The Role of Emotion
in Conflict and
Filippo Aureli & Darlene Smucny
Emotions traditionally have been described as human subjective experiences and considered inaccessible to scientific investigation in animals. There have been, however, promising recent developments in the comparative study of emotion. The growing emphasis on the mediating role of emotions in the human literature (Panksepp 1989; Frijda 1994; Rolls 1995) is paralleled by new perspectives in animal research that consider emotions as mediators between an animal's perception of the social and physical environment and its behavioral responses (Crook 1989; Lott 1991; Whiten 1996).
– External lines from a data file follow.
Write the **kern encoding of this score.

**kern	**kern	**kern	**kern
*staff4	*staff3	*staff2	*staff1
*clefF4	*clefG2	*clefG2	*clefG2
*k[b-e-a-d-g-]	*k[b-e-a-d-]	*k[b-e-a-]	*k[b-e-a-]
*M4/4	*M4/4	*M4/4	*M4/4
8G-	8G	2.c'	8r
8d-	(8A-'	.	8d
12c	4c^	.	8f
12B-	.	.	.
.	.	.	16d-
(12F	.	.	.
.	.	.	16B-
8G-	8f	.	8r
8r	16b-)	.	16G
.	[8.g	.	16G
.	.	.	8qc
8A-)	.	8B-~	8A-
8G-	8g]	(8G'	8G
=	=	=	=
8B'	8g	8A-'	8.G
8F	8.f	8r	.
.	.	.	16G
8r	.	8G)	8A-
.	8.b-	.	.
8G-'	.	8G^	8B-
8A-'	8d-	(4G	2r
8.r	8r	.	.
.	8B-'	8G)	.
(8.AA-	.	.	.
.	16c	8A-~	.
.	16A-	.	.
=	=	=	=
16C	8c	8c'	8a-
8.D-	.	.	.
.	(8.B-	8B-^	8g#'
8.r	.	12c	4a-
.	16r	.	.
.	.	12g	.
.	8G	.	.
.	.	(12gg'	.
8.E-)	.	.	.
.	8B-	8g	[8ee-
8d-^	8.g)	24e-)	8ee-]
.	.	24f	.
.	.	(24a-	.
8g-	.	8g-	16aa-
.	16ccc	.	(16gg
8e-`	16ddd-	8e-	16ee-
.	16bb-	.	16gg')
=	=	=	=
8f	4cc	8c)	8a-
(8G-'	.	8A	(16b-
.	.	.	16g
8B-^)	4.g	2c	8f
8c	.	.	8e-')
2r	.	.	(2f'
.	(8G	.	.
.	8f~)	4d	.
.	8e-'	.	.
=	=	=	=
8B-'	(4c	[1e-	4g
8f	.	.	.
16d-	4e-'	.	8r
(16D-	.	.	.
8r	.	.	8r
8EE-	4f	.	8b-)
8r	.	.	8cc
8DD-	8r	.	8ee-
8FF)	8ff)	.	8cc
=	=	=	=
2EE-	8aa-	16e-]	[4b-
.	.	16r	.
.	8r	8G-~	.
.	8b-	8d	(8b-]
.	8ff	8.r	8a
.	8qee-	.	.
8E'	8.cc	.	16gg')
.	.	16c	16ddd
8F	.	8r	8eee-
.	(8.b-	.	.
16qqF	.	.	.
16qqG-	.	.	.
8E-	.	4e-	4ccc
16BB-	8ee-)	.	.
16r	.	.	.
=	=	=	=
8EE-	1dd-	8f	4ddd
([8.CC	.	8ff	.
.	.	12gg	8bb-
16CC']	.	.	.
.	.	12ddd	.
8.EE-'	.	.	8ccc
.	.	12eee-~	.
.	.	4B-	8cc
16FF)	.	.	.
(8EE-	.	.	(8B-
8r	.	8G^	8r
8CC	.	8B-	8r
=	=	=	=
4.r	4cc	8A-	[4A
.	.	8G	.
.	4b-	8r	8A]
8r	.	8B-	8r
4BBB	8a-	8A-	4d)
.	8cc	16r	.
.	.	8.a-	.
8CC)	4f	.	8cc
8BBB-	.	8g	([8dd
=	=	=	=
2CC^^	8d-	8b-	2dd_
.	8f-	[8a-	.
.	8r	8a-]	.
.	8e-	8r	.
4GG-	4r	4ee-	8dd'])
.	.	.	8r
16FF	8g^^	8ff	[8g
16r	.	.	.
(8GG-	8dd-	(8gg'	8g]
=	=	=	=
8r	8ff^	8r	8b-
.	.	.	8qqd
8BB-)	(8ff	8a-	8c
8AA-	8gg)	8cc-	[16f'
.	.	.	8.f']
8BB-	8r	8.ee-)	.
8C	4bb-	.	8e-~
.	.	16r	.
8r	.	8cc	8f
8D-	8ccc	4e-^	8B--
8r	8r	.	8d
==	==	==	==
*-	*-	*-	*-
For example, emotion has been proposed to mediate intraspecific variation in gregariousness in response to different levels of predation pressure (Lott 1991): if anxiety is reduced by proximity with conspecifics, then aggregation is more likely to occur when risk of predation is high.
Can the perspective of emotional mediation increase our understanding of the dynamics of animal conflict resolution? Much is known about the patterns and possible function of reconciliation, that is, a friendly reunion between former opponents following a conflict, in nonhuman primates (de Waal, Chapter 2; Cords & Aureli, Chapter 9; Appendix A), but we do not know what is at the basis of the high flexibility of this behavior. For example, the same individual reconciles more often with certain group members (e.g., kin) than with others (e.g., Aureli et al. 1997); pairs of individuals increase their reconciliation frequency after the value of their relationship has increased (Cords & Thurnheer 1993); juveniles learn from juveniles of another species to reconcile at higher rates (de Waal & Johanowicz 1993). Can this flexibility be explained by variation in the underlying emotions?